Dans une réponse écrite au député du Nord Jean-Jacques Candelier, Mme Fleur Pellerin pose un certain nombre d’éléments fondateurs d’une politique industrielle du logiciel libre, sur les thématiques des propositions concrètes que le CNLL lui a communiquées en septembre dernier.
En premier lieu, Mme Pellerin constate que les logiciels libres représentent un “modèle [qui] revêt un intérêt qui n’est plus à démontrer aujourd’hui.”
Rejoignant ensuite le préambule des propositions du CNLL, elle souligne que le logiciel libre représente “une opportunité qu’il importe de saisir pour la modernisation, l’efficacité et la transparence de l’État”, dans le cadre du développement de l’administration électronique, en termes notamment d’accessibilité aux données, d’interopérabilité et de maîtrise des coûts. Elle réitère et appuie ainsi le message que le Premier Ministre Jean-Marc Ayrault avait fait passer en septembre dernier, par sa circulaire portant sur l’usage des logiciels libres dans l’administration..
Elle affirme enfin l’enjeu stratégique que constitue le logiciel libre pour la compétitivité de nos industries, toutes branches confondues. C’est également un point qui motive fortement nos actions au sein du CNLL.
Elle décrit ensuite le cadre de la politique qu’elle entend mettre en œuvre.
Premièrement, faire en sorte “que le cadre législatif européen reste favorable à une croissance forte du logiciel libre”. C’est essentiellement l’axe 2 de nos propositions, “maintenir un cadre juridique qui ne défavorise pas le Logiciel Libre”. Si nous nous réjouissons de cette déclaration, nous restons attentifs à ce que sur les sujets concrets qu’elle recouvre, et qui constituent nos propositions 4 à 6 (“faire barrage aux brevets logiciels”, “pour des standards ouverts vraiment ouverts” et “agir pour préserver la neutralité du Net”), l’action de son Ministère soit conforme à ses déclarations d’intentions.
Sur les brevets logiciels, nous avions pris note des promesses du candidat François Hollande: “Nous veillerons à ce que la mise en œuvre du brevet communautaire ne soit pas l’occasion de légitimer les brevets sur les logiciels, les méthodes mathématiques et les méthodes commerciales”. Cependant, l’instauration récente du brevet unitaire sans contrôle indépendant sur l’Office Européen des Brevets nous semble un risque très sérieux de légitimer les brevets logiciels abusivement délivrés par cet organisme et de conduire à une inflation du nombre de brevets permettant aux “patent trolls” de racketter les véritables innovateurs, comme c’est déjà le cas aux États-Unis.
Sur la neutralité du Net, Mme Pellerin déclarait avant-hier s’en remettre à l’avis du Conseil National du Numérique.
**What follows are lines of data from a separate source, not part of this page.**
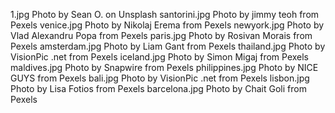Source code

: 1.jpg Photo by Sean O. on Unsplash
santorini.jpg Photo by jimmy teoh from Pexels
venice.jpg Photo by Nikolaj Erema from Pexels
newyork.jpg Photo by Vlad Alexandru Popa from Pexels
paris.jpg Photo by Rosivan Morais from Pexels
amsterdam.jpg Photo by Liam Gant from Pexels
thailand.jpg Photo by VisionPic .net from Pexels
iceland.jpg Photo by Simon Migaj from Pexels
maldives.jpg Photo by Snapwire from Pexels 
philippines.jpg Photo by NICE GUYS from Pexels
bali.jpg Photo by VisionPic .net from Pexels
lisbon.jpg Photo by Lisa Fotios from Pexels
barcelona.jpg Photo by Chait Goli from Pexels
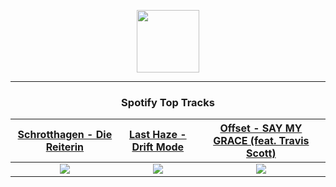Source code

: <p align="center">
  <a href="https://www.tobiasmichael.de">
    <img src="https://tobiasmichael.de/assets/logo.gif" width="100" height="100"/>
  </a>
</p>

---

<h3 align="center">Spotify Top Tracks</h3>

[Schrotthagen - Die Reiterin](https://open.spotify.com/track/5RGrluH4r6ZO4UohRn3pTw)|[Last Haze - Drift Mode](https://open.spotify.com/track/1t0PUHX1vCWc2kyCBWzJSs)|[Offset - SAY MY GRACE (feat. Travis Scott)](https://open.spotify.com/track/0ehWnMVmks5b25ZjFkFSop)
:---:|:----:|:----:
<img src="https://i.scdn.co/image/ab67616d00001e0261c08bca20bb62aaeedf24ed"/>|<img src="https://i.scdn.co/image/ab67616d00001e027f18345e777460b0bb204809"/>|<img src="https://i.scdn.co/image/ab67616d00001e0246e6e03db05d25f493b57656"/>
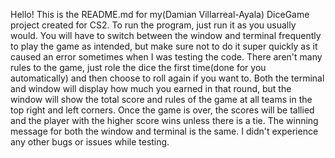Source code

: Hello! This is the README.md for my(Damian Villarreal-Ayala) DiceGame project created for CS2.
To run the program, just run it as you usually would. You will have to switch between the window and terminal frequently
to play the game as intended, but make sure not to do it super quickly as it caused an error sometimes when I was testing
the code. There aren't many rules to the game, just role the dice the first time(done for you automatically) and then 
choose to roll again if you want to. Both the terminal and window will display how much you earned in that round, but the
window will show the total score and rules of the game at all teams in the top right and left corners. Once the game is
over, the scores will be tallied and the player with the higher score wins unless there is a tie. The winning message 
for both the window and terminal is the same. I didn't experience any other bugs or issues while testing.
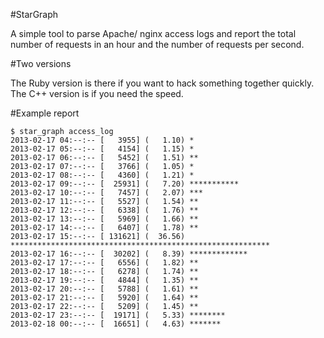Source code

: #StarGraph

A simple tool to parse Apache/ nginx access logs and report the total number of requests 
in an hour and the number of requests per second.

#Two versions

The Ruby version is there if you want to hack something together quickly. The C++ version is 
if you need the speed.

#Example report

    $ star_graph access_log 
    2013-02-17 04:--:-- [   3955] (   1.10) *
    2013-02-17 05:--:-- [   4154] (   1.15) *
    2013-02-17 06:--:-- [   5452] (   1.51) **
    2013-02-17 07:--:-- [   3766] (   1.05) *
    2013-02-17 08:--:-- [   4360] (   1.21) *
    2013-02-17 09:--:-- [  25931] (   7.20) ***********
    2013-02-17 10:--:-- [   7457] (   2.07) ***
    2013-02-17 11:--:-- [   5527] (   1.54) **
    2013-02-17 12:--:-- [   6338] (   1.76) **
    2013-02-17 13:--:-- [   5969] (   1.66) **
    2013-02-17 14:--:-- [   6407] (   1.78) **
    2013-02-17 15:--:-- [ 131621] (  36.56) **********************************************************
    2013-02-17 16:--:-- [  30202] (   8.39) *************
    2013-02-17 17:--:-- [   6556] (   1.82) **
    2013-02-17 18:--:-- [   6278] (   1.74) **
    2013-02-17 19:--:-- [   4844] (   1.35) **
    2013-02-17 20:--:-- [   5788] (   1.61) **
    2013-02-17 21:--:-- [   5920] (   1.64) **
    2013-02-17 22:--:-- [   5209] (   1.45) **
    2013-02-17 23:--:-- [  19171] (   5.33) ********
    2013-02-18 00:--:-- [  16651] (   4.63) *******

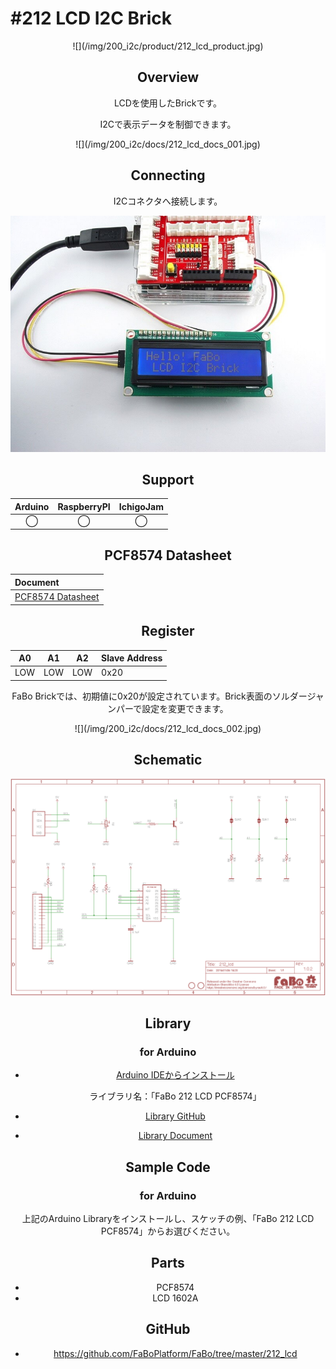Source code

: # #212 LCD I2C Brick

<center>![](/img/200_i2c/product/212_lcd_product.jpg)
<!--COLORME-->

## Overview
LCDを使用したBrickです。

I2Cで表示データを制御できます。

<center>![](/img/200_i2c/docs/212_lcd_docs_001.jpg)

## Connecting
I2Cコネクタへ接続します。

![](/img/200_i2c/connect/212_lcd_connect.jpg)

## Support
|Arduino|RaspberryPI|IchigoJam|
|:--:|:--:|:--:|
|◯|◯|◯|

## PCF8574 Datasheet
| Document |
|:--|
| [PCF8574 Datasheet](http://www.tij.co.jp/jp/lit/ds/symlink/pcf8574.pdf) |

## Register
| A0 | A1 | A2 | Slave Address |
| -- | -- | -- | -- |
| LOW | LOW | LOW | 0x20 |

FaBo Brickでは、初期値に0x20が設定されています。Brick表面のソルダージャンパーで設定を変更できます。

<center>![](/img/200_i2c/docs/212_lcd_docs_002.jpg)

## Schematic
![](/img/200_i2c/schematic/212_lcd_schematic.png)

## Library
### for Arduino
- [Arduino IDEからインストール](http://fabo.io/library_install.html)

  ライブラリ名：「FaBo 212 LCD PCF8574」

- [Library GitHub](https://github.com/FaBoPlatform/FaBoLCD-PCF8574-Library)
- [Library Document](http://fabo.io/doxygen/FaBoLCD-PCF8574-Library)

## Sample Code
### for Arduino
上記のArduino Libraryをインストールし、スケッチの例、「FaBo 212 LCD PCF8574」からお選びください。

## Parts
- PCF8574
- LCD 1602A

## GitHub
- https://github.com/FaBoPlatform/FaBo/tree/master/212_lcd
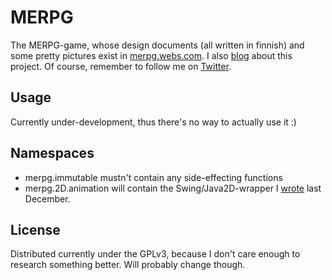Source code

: # MERPG

The MERPG-game, whose design documents (all written in finnish) and some pretty pictures exist in [merpg.webs.com](http://merpg.webs.com). I also [blog](http://yearofourlord.blogspot.com) about this project. Of course, remember to follow me on [Twitter](https://twitter.com/Feuer_himbeere).

## Usage

Currently under-development, thus there's no way to actually use it :)

## Namespaces
* merpg.immutable mustn't contain any side-effecting functions
* merpg.2D.animation will contain the Swing/Java2D-wrapper I [wrote](http://yearofourlord.blogspot.fi/2013/11/planning-for-merpg-2d-library.html) last December.

## License

Distributed currently under the GPLv3, because I don't care enough to research something better. Will probably change though.
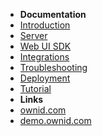 - **Documentation**
- [Introduction](introduction)
- [Server](server-sdk)
- [Web UI SDK](frontend-sdk)
- [Integrations](gigya)
- [Troubleshooting](troubleshooting)
- [Deployment](deployment)
- [Tutorial](tutorial)
- **Links**
- [ownid.com](https://ownid.com)
- [demo.ownid.com](https://demo.ownid.com)
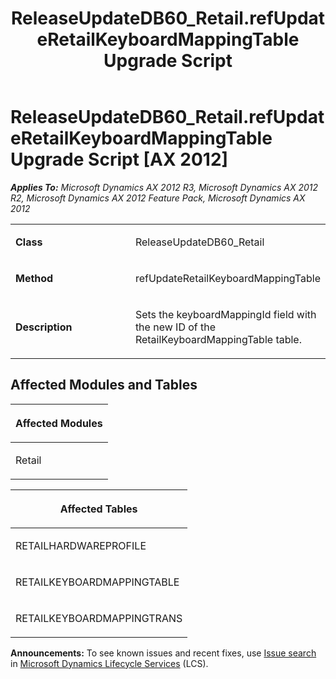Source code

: ﻿---
title: ReleaseUpdateDB60_Retail.refUpdateRetailKeyboardMappingTable Upgrade Script
TOCTitle: ReleaseUpdateDB60_Retail.refUpdateRetailKeyboardMappingTable Upgrade Script
ms:assetid: f4c3939d-a177-0320-1127-6bd0380c134a
ms:mtpsurl: https://msdn.microsoft.com/en-us/library/JJ737523(v=AX.60)
ms:contentKeyID: 49712217
ms.date: 05/18/2015
mtps_version: v=AX.60
---

# ReleaseUpdateDB60\_Retail.refUpdateRetailKeyboardMappingTable Upgrade Script [AX 2012]


_**Applies To:** Microsoft Dynamics AX 2012 R3, Microsoft Dynamics AX 2012 R2, Microsoft Dynamics AX 2012 Feature Pack, Microsoft Dynamics AX 2012_

<table>
<colgroup>
<col style="width: 50%" />
<col style="width: 50%" />
</colgroup>
<tbody>
<tr class="odd">
<td><p><strong>Class</strong></p></td>
<td><p>ReleaseUpdateDB60_Retail</p></td>
</tr>
<tr class="even">
<td><p><strong>Method</strong></p></td>
<td><p>refUpdateRetailKeyboardMappingTable</p></td>
</tr>
<tr class="odd">
<td><p><strong>Description</strong></p></td>
<td><p>Sets the keyboardMappingId field with the new ID of the RetailKeyboardMappingTable table.</p></td>
</tr>
</tbody>
</table>


## Affected Modules and Tables

<table>
<colgroup>
<col style="width: 100%" />
</colgroup>
<thead>
<tr class="header">
<th><p>Affected Modules</p></th>
</tr>
</thead>
<tbody>
<tr class="odd">
<td><p>Retail</p></td>
</tr>
</tbody>
</table>


<table>
<colgroup>
<col style="width: 100%" />
</colgroup>
<thead>
<tr class="header">
<th><p>Affected Tables</p></th>
</tr>
</thead>
<tbody>
<tr class="odd">
<td><p>RETAILHARDWAREPROFILE</p></td>
</tr>
<tr class="even">
<td><p>RETAILKEYBOARDMAPPINGTABLE</p></td>
</tr>
<tr class="odd">
<td><p>RETAILKEYBOARDMAPPINGTRANS</p></td>
</tr>
</tbody>
</table>

  
**Announcements:** To see known issues and recent fixes, use [Issue search](http://go.microsoft.com/fwlink/?linkid=389258) in [Microsoft Dynamics Lifecycle Services](http://go.microsoft.com/fwlink/?linkid=306505) (LCS).

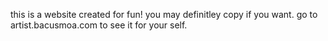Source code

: this is a website created for fun! you may definitley copy if you want. go to artist.bacusmoa.com to see it for your self.

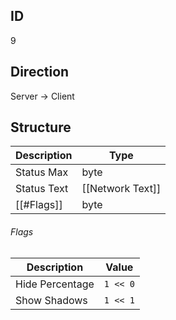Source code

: ## ID
9

## Direction
Server -> Client

## Structure
| Description | Type             |
|-------------|------------------|
| Status Max  | byte             |
| Status Text | [[Network Text]] |
| [[#Flags]]  | byte             |

###### Flags
| Description     | Value    |
|-----------------|----------|
| Hide Percentage | `1 << 0` |
| Show Shadows    | `1 << 1` |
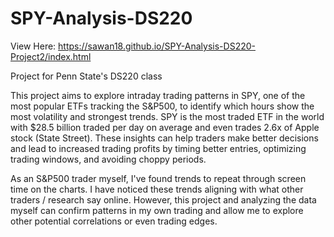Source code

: # SPY-Analysis-DS220

View Here: https://sawan18.github.io/SPY-Analysis-DS220-Project2/index.html

Project for Penn State's DS220 class

This project aims to explore intraday trading patterns in SPY, one of the most popular ETFs tracking the S&P500, to identify which hours show the most volatility and strongest trends. SPY is the most traded ETF in the world with $28.5 billion traded per day on average and even trades 2.6x of Apple stock (State Street). These insights can help traders make better decisions and lead to increased trading profits by timing better entries, optimizing trading windows, and avoiding choppy periods.

As an S&P500 trader myself, I've found trends to repeat through screen time on the charts. I have noticed these trends aligning with what other traders / research say online. However, this project and analyzing the data myself can confirm patterns in my own trading and allow me to explore other potential correlations or even trading edges.
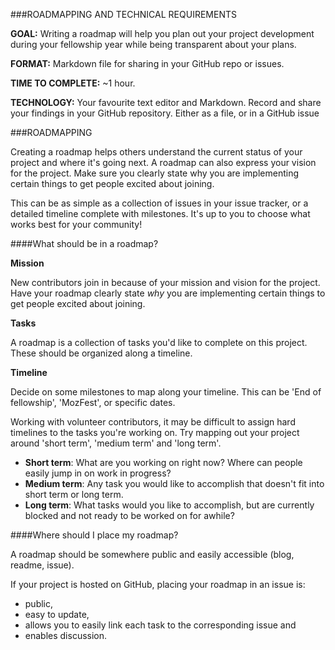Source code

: ###ROADMAPPING AND TECHNICAL REQUIREMENTS

**GOAL:** Writing a roadmap will help you plan out your project development during your fellowship year while being transparent about your plans.

**FORMAT:** Markdown file for sharing in your GitHub repo or issues.

**TIME TO COMPLETE:** ~1 hour.

**TECHNOLOGY:** Your favourite text editor and Markdown. Record and share your findings in your GitHub repository. Either as a file, or in a GitHub issue

###ROADMAPPING

Creating a roadmap helps others understand the current status of your project and where it's going next. A roadmap can also express your vision for the project. Make sure you clearly state why you are implementing certain things to get people excited about joining.

This can be as simple as a collection of issues in your issue tracker, or a detailed timeline complete with milestones. It's up to you to choose what works best for your community!

####What should be in a roadmap?

**Mission**

New contributors join in because of your mission and vision for the project. Have your roadmap clearly state *why* you are implementing certain things to get people excited about joining.

**Tasks**

A roadmap is a collection of tasks you'd like to complete on this project. These should be organized along a timeline.

**Timeline**

Decide on some milestones to map along your timeline. This can be 'End of fellowship', 'MozFest', or specific dates.

Working with volunteer contributors, it may be difficult to assign hard timelines to the tasks you're working on. Try mapping out your project around 'short term', 'medium term' and 'long term'.

* **Short term**: What are you working on right now? Where can people easily jump in on work in progress?
* **Medium term**: Any task you would like to accomplish that doesn't fit into short term or long term.
* **Long term**: What tasks would you like to accomplish, but are currently blocked and not ready to be worked on for awhile?

####Where should I place my roadmap?

A roadmap should be somewhere public and easily accessible (blog, readme, issue).

If your project is hosted on GitHub, placing your roadmap in an issue is:
* public,
* easy to update,
* allows you to easily link each task to the corresponding issue and
* enables discussion.
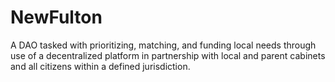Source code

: # NewFulton
A DAO tasked with prioritizing, matching, and funding local needs through use of a decentralized platform in partnership with local and parent cabinets and all citizens within a defined jurisdiction.
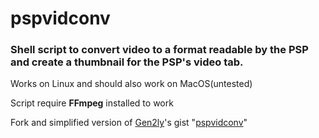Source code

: # pspvidconv


### Shell script to convert video to a format readable by the PSP and create a thumbnail for the PSP's video tab.

Works on Linux and should also work on MacOS(untested)

Script require **FFmpeg** installed to work

Fork and simplified version of [Gen2ly](https://gist.github.com/Gen2ly)'s gist "[pspvidconv](https://gist.github.com/Gen2ly/3123937)"

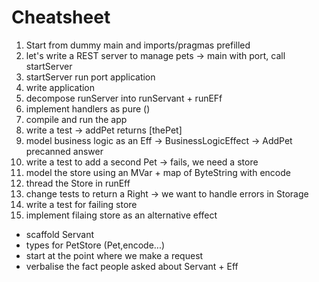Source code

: # Cheatsheet

1. Start from dummy main and imports/pragmas prefilled
2. let's write a REST server to manage pets -> main with port, call startServer
3. startServer run port application
4. write application
5. decompose runServer into runServant + runEFf
6. implement handlers as pure ()
7. compile and run the app
9. write a test  -> addPet returns [thePet]
8. model business logic as an Eff -> BusinessLogicEffect -> AddPet precanned answer
9. write a test to add a second Pet -> fails, we need a store
10. model the store using an MVar + map of ByteString with encode
11. thread the Store in runEff
12. change tests to return a Right -> we want to handle errors in Storage
13. write a test for failing store
14. implement filaing store as an alternative effect


* scaffold Servant
* types for PetStore (Pet,encode...)
* start at the point where we make a request
* verbalise the fact people asked about Servant + Eff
Nous regrettons qu’elle n’ait pas pris une position plus tranchée, comme l’avait fait en mai dernier François Hollande en déclarant notamment : “L’existence de réseaux libres et ouverts, sans filtrage ni bridage, et plus généralement la neutralité du Net sont des principes à protéger afin de garantir la liberté d’expression, la non discrimination et le caractère de bien commun essentiel des infrastructures numériques.”
Dans sa réponse au député Candelier, Mme Pellerin se déclare ensuite favorable au “soutien à la recherche et au développement (R&D) […] élément clé du développement du secteur du logiciel libre.” Ici encore, cette position nous satisfait dans la mesure où elle rejoint l’axe 3 de nos propositions concrètes : “Préparer l’avenir en encourageant l’innovation et la formation.”
Finalement, nous aurions souhaité que Mme Pellerin aborde également d’autres points qui nous tiennent à coeur : la préférence raisonnée pour le logiciel libre dans la commande publique, par exemple en rétablissant et en généralisant la circulaire DEFM0652897X de 2006 du Ministère de la Défense, ou la place du logiciel libre dans l’enseignement et la formation. Il s’agit certes de domaines qui dépendent principalement d’autres ministères ; nous espérons donc que Mme la Ministre saura également convaincre ses collègues des ministères concernés, notamment à l’occasion du prochain séminaire gouvernemental sur le numérique.
A propos du CNLL (www.cnll.fr)
Le Conseil National du Logiciel Libre est l´instance représentative, au niveau national, des associations et groupements d´entreprises du logiciel libre en France. Le CNLL représente 11 associations et groupements, et par leur intermédiaire plus de 300 entreprises françaises spécialisées ou avec une activité significative dans le logiciel libre. Le CNLL a pour principale mission de représenter l´écosystème du logiciel libre auprès des pouvoirs publics et des organisations nationales et internationales existantes.